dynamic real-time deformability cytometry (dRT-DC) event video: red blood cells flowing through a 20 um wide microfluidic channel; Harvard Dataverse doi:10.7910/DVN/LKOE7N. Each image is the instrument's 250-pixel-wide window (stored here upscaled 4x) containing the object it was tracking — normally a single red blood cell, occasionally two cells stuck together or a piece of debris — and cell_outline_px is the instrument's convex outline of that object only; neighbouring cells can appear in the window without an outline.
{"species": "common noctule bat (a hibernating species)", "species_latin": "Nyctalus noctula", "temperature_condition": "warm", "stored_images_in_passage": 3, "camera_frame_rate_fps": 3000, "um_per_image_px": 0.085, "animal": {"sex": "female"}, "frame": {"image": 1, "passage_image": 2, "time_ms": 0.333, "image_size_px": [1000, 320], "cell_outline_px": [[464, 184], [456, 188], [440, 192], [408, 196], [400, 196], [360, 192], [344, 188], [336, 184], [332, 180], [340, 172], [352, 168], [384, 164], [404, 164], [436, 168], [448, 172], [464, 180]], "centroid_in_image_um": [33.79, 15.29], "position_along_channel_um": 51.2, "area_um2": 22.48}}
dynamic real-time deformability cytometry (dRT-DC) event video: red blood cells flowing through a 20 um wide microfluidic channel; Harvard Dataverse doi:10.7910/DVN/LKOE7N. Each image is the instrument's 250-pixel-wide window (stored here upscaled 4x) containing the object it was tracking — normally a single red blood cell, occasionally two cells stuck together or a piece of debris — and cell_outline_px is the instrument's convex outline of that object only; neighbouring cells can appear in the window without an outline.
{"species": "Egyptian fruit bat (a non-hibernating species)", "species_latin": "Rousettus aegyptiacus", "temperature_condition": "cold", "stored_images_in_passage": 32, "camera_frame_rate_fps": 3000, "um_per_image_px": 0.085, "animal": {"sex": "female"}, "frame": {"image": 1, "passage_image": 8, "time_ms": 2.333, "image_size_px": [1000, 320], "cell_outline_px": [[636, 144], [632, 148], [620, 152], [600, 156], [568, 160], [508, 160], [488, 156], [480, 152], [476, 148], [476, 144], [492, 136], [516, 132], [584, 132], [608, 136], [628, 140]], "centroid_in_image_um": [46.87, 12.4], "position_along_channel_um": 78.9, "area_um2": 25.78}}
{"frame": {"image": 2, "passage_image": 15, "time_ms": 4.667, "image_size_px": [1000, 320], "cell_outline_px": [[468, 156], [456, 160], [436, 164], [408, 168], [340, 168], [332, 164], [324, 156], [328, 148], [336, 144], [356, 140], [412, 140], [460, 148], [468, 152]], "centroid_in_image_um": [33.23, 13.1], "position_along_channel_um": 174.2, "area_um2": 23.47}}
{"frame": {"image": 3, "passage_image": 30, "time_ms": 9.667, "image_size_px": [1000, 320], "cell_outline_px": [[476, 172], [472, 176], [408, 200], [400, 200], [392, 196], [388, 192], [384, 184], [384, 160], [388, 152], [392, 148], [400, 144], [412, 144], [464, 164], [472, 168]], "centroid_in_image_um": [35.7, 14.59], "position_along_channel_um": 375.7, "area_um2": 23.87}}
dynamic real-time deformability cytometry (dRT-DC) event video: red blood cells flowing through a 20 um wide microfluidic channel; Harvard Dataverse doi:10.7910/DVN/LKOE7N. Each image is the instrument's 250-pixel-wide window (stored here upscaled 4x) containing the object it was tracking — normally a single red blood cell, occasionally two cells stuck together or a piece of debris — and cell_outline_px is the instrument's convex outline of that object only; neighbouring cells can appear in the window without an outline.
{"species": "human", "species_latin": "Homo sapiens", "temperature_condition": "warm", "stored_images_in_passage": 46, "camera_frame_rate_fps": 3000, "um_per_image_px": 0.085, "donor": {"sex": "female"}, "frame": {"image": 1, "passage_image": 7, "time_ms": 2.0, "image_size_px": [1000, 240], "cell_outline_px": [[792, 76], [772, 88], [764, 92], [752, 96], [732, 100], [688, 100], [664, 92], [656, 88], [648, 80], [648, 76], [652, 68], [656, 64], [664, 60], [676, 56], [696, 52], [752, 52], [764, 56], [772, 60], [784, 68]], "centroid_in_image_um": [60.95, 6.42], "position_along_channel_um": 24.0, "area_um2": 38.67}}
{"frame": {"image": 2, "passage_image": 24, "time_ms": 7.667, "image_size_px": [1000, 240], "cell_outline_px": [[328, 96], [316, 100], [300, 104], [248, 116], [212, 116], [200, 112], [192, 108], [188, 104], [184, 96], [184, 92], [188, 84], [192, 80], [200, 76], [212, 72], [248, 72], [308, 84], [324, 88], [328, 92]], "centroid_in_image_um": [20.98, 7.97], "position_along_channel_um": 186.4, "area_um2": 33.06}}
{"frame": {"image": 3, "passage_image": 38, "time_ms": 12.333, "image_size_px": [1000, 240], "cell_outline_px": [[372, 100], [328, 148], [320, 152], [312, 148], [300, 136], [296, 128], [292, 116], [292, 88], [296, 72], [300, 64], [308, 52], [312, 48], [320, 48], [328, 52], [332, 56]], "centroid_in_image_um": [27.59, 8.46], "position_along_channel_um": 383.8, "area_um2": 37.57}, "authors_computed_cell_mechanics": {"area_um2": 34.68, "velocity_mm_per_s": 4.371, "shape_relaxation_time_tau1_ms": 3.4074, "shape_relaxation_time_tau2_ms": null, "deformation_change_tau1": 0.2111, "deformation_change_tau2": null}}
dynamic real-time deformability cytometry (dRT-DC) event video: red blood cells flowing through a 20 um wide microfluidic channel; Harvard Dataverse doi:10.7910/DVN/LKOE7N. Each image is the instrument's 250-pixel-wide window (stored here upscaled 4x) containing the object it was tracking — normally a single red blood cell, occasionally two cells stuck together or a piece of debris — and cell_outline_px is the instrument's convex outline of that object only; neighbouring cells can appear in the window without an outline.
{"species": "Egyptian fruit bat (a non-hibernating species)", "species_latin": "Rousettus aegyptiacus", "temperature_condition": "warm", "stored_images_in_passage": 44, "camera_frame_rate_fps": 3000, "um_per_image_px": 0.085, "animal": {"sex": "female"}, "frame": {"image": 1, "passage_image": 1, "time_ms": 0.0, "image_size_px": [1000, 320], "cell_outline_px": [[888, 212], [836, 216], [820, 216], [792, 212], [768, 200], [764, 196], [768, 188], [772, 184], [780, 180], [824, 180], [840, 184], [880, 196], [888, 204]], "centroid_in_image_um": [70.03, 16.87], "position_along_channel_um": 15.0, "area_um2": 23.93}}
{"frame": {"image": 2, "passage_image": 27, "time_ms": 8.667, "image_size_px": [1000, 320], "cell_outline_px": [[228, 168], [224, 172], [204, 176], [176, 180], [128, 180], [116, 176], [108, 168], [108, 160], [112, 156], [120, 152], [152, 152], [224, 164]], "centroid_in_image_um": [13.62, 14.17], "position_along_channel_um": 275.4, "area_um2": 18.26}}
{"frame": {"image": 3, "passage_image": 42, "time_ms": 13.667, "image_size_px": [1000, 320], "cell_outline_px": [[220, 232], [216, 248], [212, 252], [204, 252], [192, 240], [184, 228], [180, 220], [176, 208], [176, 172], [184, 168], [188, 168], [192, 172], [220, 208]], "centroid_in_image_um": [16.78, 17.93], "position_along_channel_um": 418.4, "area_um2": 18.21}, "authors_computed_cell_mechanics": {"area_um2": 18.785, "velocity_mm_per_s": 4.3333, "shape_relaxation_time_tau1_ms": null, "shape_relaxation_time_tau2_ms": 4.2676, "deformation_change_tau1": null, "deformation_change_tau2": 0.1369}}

--

• [REQUIRED TASK] Give the entries again in full, exactly as they are written.

• [ANSWER TO THE EXERCISE]
dynamic real-time deformability cytometry (dRT-DC) event video: red blood cells flowing through a 20 um wide microfluidic channel; Harvard Dataverse doi:10.7910/DVN/LKOE7N. Each image is the instrument's 250-pixel-wide window (stored here upscaled 4x) containing the object it was tracking — normally a single red blood cell, occasionally two cells stuck together or a piece of debris — and cell_outline_px is the instrument's convex outline of that object only; neighbouring cells can appear in the window without an outline.
{"species": "common noctule bat (a hibernating species)", "species_latin": "Nyctalus noctula", "temperature_condition": "warm", "stored_images_in_passage": 3, "camera_frame_rate_fps": 3000, "um_per_image_px": 0.085, "animal": {"sex": "female"}, "frame": {"image": 1, "passage_image": 2, "time_ms": 0.333, "image_size_px": [1000, 320], "cell_outline_px": [[464, 184], [456, 188], [440, 192], [408, 196], [400, 196], [360, 192], [344, 188], [336, 184], [332, 180], [340, 172], [352, 168], [384, 164], [404, 164], [436, 168], [448, 172], [464, 180]], "centroid_in_image_um": [33.79, 15.29], "position_along_channel_um": 51.2, "area_um2": 22.48}}
dynamic real-time deformability cytometry (dRT-DC) event video: red blood cells flowing through a 20 um wide microfluidic channel; Harvard Dataverse doi:10.7910/DVN/LKOE7N. Each image is the instrument's 250-pixel-wide window (stored here upscaled 4x) containing the object it was tracking — normally a single red blood cell, occasionally two cells stuck together or a piece of debris — and cell_outline_px is the instrument's convex outline of that object only; neighbouring cells can appear in the window without an outline.
{"species": "Egyptian fruit bat (a non-hibernating species)", "species_latin": "Rousettus aegyptiacus", "temperature_condition": "cold", "stored_images_in_passage": 32, "camera_frame_rate_fps": 3000, "um_per_image_px": 0.085, "animal": {"sex": "female"}, "frame": {"image": 1, "passage_image": 8, "time_ms": 2.333, "image_size_px": [1000, 320], "cell_outline_px": [[636, 144], [632, 148], [620, 152], [600, 156], [568, 160], [508, 160], [488, 156], [480, 152], [476, 148], [476, 144], [492, 136], [516, 132], [584, 132], [608, 136], [628, 140]], "centroid_in_image_um": [46.87, 12.4], "position_along_channel_um": 78.9, "area_um2": 25.78}}
{"frame": {"image": 2, "passage_image": 15, "time_ms": 4.667, "image_size_px": [1000, 320], "cell_outline_px": [[468, 156], [456, 160], [436, 164], [408, 168], [340, 168], [332, 164], [324, 156], [328, 148], [336, 144], [356, 140], [412, 140], [460, 148], [468, 152]], "centroid_in_image_um": [33.23, 13.1], "position_along_channel_um": 174.2, "area_um2": 23.47}}
{"frame": {"image": 3, "passage_image": 30, "time_ms": 9.667, "image_size_px": [1000, 320], "cell_outline_px": [[476, 172], [472, 176], [408, 200], [400, 200], [392, 196], [388, 192], [384, 184], [384, 160], [388, 152], [392, 148], [400, 144], [412, 144], [464, 164], [472, 168]], "centroid_in_image_um": [35.7, 14.59], "position_along_channel_um": 375.7, "area_um2": 23.87}}
dynamic real-time deformability cytometry (dRT-DC) event video: red blood cells flowing through a 20 um wide microfluidic channel; Harvard Dataverse doi:10.7910/DVN/LKOE7N. Each image is the instrument's 250-pixel-wide window (stored here upscaled 4x) containing the object it was tracking — normally a single red blood cell, occasionally two cells stuck together or a piece of debris — and cell_outline_px is the instrument's convex outline of that object only; neighbouring cells can appear in the window without an outline.
{"species": "human", "species_latin": "Homo sapiens", "temperature_condition": "warm", "stored_images_in_passage": 46, "camera_frame_rate_fps": 3000, "um_per_image_px": 0.085, "donor": {"sex": "female"}, "frame": {"image": 1, "passage_image": 7, "time_ms": 2.0, "image_size_px": [1000, 240], "cell_outline_px": [[792, 76], [772, 88], [764, 92], [752, 96], [732, 100], [688, 100], [664, 92], [656, 88], [648, 80], [648, 76], [652, 68], [656, 64], [664, 60], [676, 56], [696, 52], [752, 52], [764, 56], [772, 60], [784, 68]], "centroid_in_image_um": [60.95, 6.42], "position_along_channel_um": 24.0, "area_um2": 38.67}}
{"frame": {"image": 2, "passage_image": 24, "time_ms": 7.667, "image_size_px": [1000, 240], "cell_outline_px": [[328, 96], [316, 100], [300, 104], [248, 116], [212, 116], [200, 112], [192, 108], [188, 104], [184, 96], [184, 92], [188, 84], [192, 80], [200, 76], [212, 72], [248, 72], [308, 84], [324, 88], [328, 92]], "centroid_in_image_um": [20.98, 7.97], "position_along_channel_um": 186.4, "area_um2": 33.06}}
{"frame": {"image": 3, "passage_image": 38, "time_ms": 12.333, "image_size_px": [1000, 240], "cell_outline_px": [[372, 100], [328, 148], [320, 152], [312, 148], [300, 136], [296, 128], [292, 116], [292, 88], [296, 72], [300, 64], [308, 52], [312, 48], [320, 48], [328, 52], [332, 56]], "centroid_in_image_um": [27.59, 8.46], "position_along_channel_um": 383.8, "area_um2": 37.57}, "authors_computed_cell_mechanics": {"area_um2": 34.68, "velocity_mm_per_s": 4.371, "shape_relaxation_time_tau1_ms": 3.4074, "shape_relaxation_time_tau2_ms": null, "deformation_change_tau1": 0.2111, "deformation_change_tau2": null}}
dynamic real-time deformability cytometry (dRT-DC) event video: red blood cells flowing through a 20 um wide microfluidic channel; Harvard Dataverse doi:10.7910/DVN/LKOE7N. Each image is the instrument's 250-pixel-wide window (stored here upscaled 4x) containing the object it was tracking — normally a single red blood cell, occasionally two cells stuck together or a piece of debris — and cell_outline_px is the instrument's convex outline of that object only; neighbouring cells can appear in the window without an outline.
{"species": "Egyptian fruit bat (a non-hibernating species)", "species_latin": "Rousettus aegyptiacus", "temperature_condition": "warm", "stored_images_in_passage": 44, "camera_frame_rate_fps": 3000, "um_per_image_px": 0.085, "animal": {"sex": "female"}, "frame": {"image": 1, "passage_image": 1, "time_ms": 0.0, "image_size_px": [1000, 320], "cell_outline_px": [[888, 212], [836, 216], [820, 216], [792, 212], [768, 200], [764, 196], [768, 188], [772, 184], [780, 180], [824, 180], [840, 184], [880, 196], [888, 204]], "centroid_in_image_um": [70.03, 16.87], "position_along_channel_um": 15.0, "area_um2": 23.93}}
{"frame": {"image": 2, "passage_image": 27, "time_ms": 8.667, "image_size_px": [1000, 320], "cell_outline_px": [[228, 168], [224, 172], [204, 176], [176, 180], [128, 180], [116, 176], [108, 168], [108, 160], [112, 156], [120, 152], [152, 152], [224, 164]], "centroid_in_image_um": [13.62, 14.17], "position_along_channel_um": 275.4, "area_um2": 18.26}}
{"frame": {"image": 3, "passage_image": 42, "time_ms": 13.667, "image_size_px": [1000, 320], "cell_outline_px": [[220, 232], [216, 248], [212, 252], [204, 252], [192, 240], [184, 228], [180, 220], [176, 208], [176, 172], [184, 168], [188, 168], [192, 172], [220, 208]], "centroid_in_image_um": [16.78, 17.93], "position_along_channel_um": 418.4, "area_um2": 18.21}, "authors_computed_cell_mechanics": {"area_um2": 18.785, "velocity_mm_per_s": 4.3333, "shape_relaxation_time_tau1_ms": null, "shape_relaxation_time_tau2_ms": 4.2676, "deformation_change_tau1": null, "deformation_change_tau2": 0.1369}}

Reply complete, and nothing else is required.